Cependant, cette tendance ne s'arrête pas à Clinton. Elle s'est propagée au fur et à mesure que d'autres femmes publiques ont été accusées de corruption ou d'abus de pouvoir, ou même de comportement sexuel inapproprié. Ce phénomène a été exacerbé par le mouvement #MeToo, qui a mis en lumière les abus sexuels répandus dans le milieu du cinéma, mais aussi dans d'autres sphères professionnelles. Le cas de Harvey Weinstein, producteur accusé de multiples agressions sexuelles, a eu un impact profond en montrant que l'impunité dont jouissaient certains hommes puissants pouvait être remise en question. Cependant, cette dynamique a également révélé les fractures entre les femmes victimes d'abus et la manière dont les hommes accusés, comme Brett Kavanaugh, ont été protégés et sympathisés par une partie du public, malgré les accusations portées contre eux.
Lorsque Kavanaugh a été accusé de tentative de viol par Christine Blasey Ford, les audiences de confirmation pour sa nomination à la Cour suprême ont dégénéré en un affrontement politique majeur. Alors que Ford témoignait, Kavanaugh se positionnait en victime, accusant les accusatrices d'un complot contre lui, une stratégie qui s'inscrit parfaitement dans ce que Kate Manne appelle "l'himpathie", cette tendance à ressentir de la pitié pour les hommes accusés de comportements misogynes. Le soutien de Trump à Kavanaugh et ses récits dévalorisants à l'égard de Ford ont ravivé la polarisation des genres en politique, avec la foule qui scandait à nouveau "Lock her up!", cette fois en référence à Ford, une autre femme qui osait se dresser contre un homme puissant.

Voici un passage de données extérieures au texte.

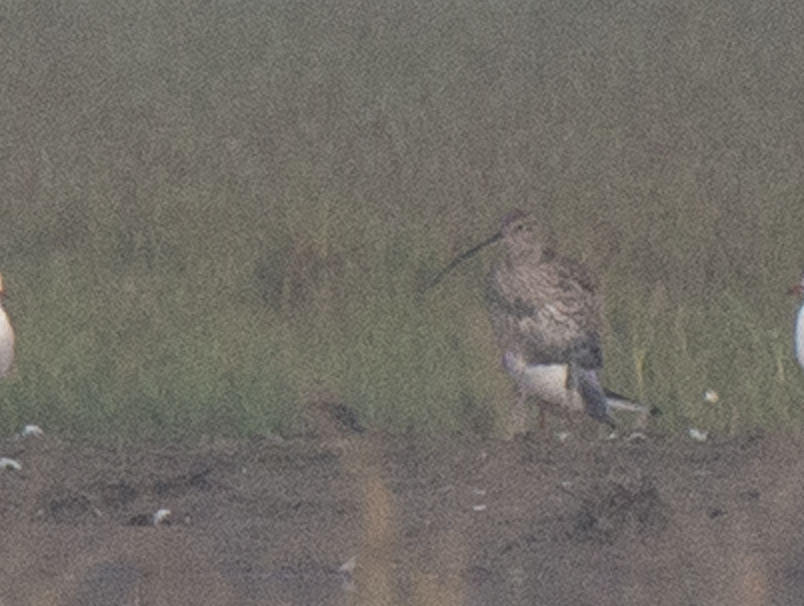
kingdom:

Les femmes qui occupent des positions publiques ou politiques sont donc constamment sous surveillance, non seulement pour leurs actions mais aussi pour leur identité de genre. Elles doivent naviguer un terrain miné où chaque écart, chaque "faute", peut être interprété comme une transgression de l'ordre établi, une tentative de s'approprier des ressources ou des pouvoirs qui ne leur reviendraient pas. Le cadre de la corruption, loin d'être simplement un concept moral ou légal, devient un instrument de régulation sociale et politique qui fonctionne selon des logiques de genre profondément ancrées.
Dans ce contexte, les femmes en politique sont confrontées à une double peine : leur pouvoir est souvent vu comme suspect, et leur capacité à naviguer les sphères publique et privée est jugée sous l’angle d’une déviation de la norme. Ce processus de jugement, qui attribue à certaines femmes des motivations privées derrière leurs actions publiques, renforce les stéréotypes sexistes et fait partie d’un cycle où l’image de la femme en politique reste profondément marquée par les attentes traditionnelles liées au genre. Ce phénomène n'est pas seulement une question de perception, mais aussi un outil puissant dans les luttes de pouvoir et de représentation qui se déroulent sur la scène politique mondiale.